Der Disclaimer ist eine anerkannte Maßnahme gemäß EU-Prospektverordnung (EU-ProspV), falls er nicht allein der Umgehung der inländischen Prospektpflicht dient. Indizien für das Zielpublikum sind in erster Linie die Sprache des jeweiligen Landes und der Hinweis auf dort ansässige Ansprechpartner, Abwicklungs- und Zahlstellen oder Hinweise auf dort geltende Steuerregularien oder -sparmodelle. Weist das Angebot alle diese inhaltlichen Bezüge zu dem betreffenden Land auf, kann die Prospektpflicht in diesem auch durch einen Disclaimer nicht wirksam ausgeschlossen werden. Dies gilt auch dann, wenn der Disclaimer die Anforderungen aus Art 29 EU-ProspV erfüllt.

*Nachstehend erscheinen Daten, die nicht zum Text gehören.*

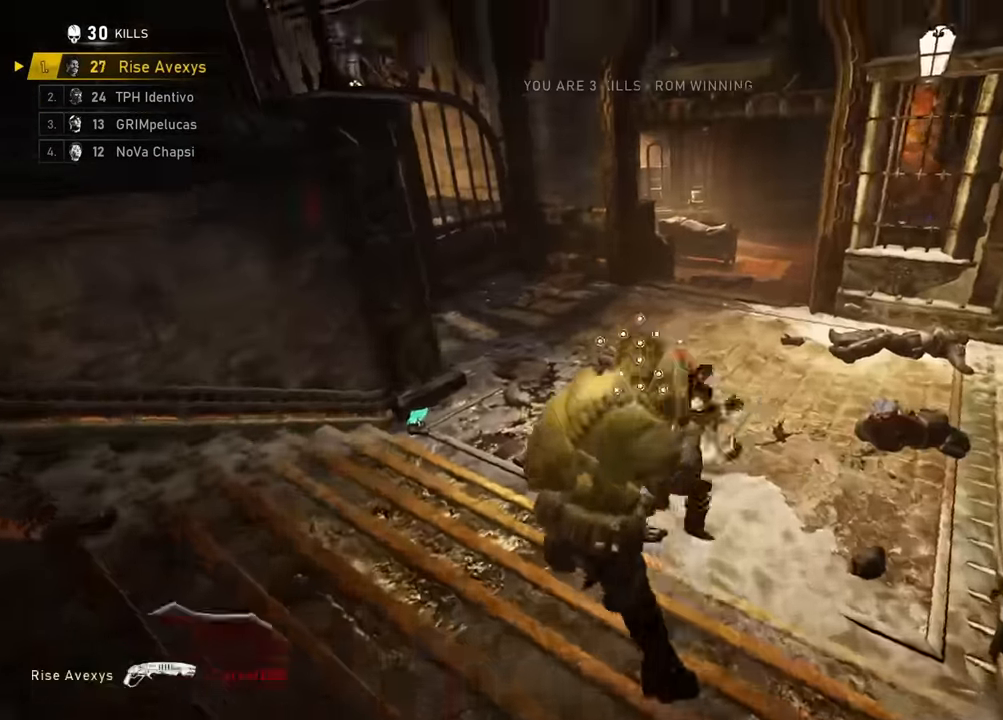
{"buttons": [], "left_stick": "up-right", "right_stick": "center", "events": [[50, "A", "down"], [67, "right_stick", "up-right"], [83, "R2", "up"], [83, "left_stick", "up-right"], [100, "A", "up"], [200, "right_stick", "center"]]}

Liegen dagegen keine oder nur einige der vorgenannten Indizien vor, kann sich der Anbieter durch einen entsprechenden Disclaimer von der Prospektpflicht im betreffenden Land befreien. Bei Zeichnung über die Internetseiten wäre eine Maske denkbar, in der zeichnungswillige Anleger nach ihrem Herkunftsland gefragt und die Anfrage nicht weiter bearbeitet wird, wenn eines jener Länder dort eingegeben wird, auf die sich das Angebot nicht beziehen soll. Eine Pflicht des Anbieters zur Überprüfung falscher Angaben Zeichnungswilliger besteht nicht.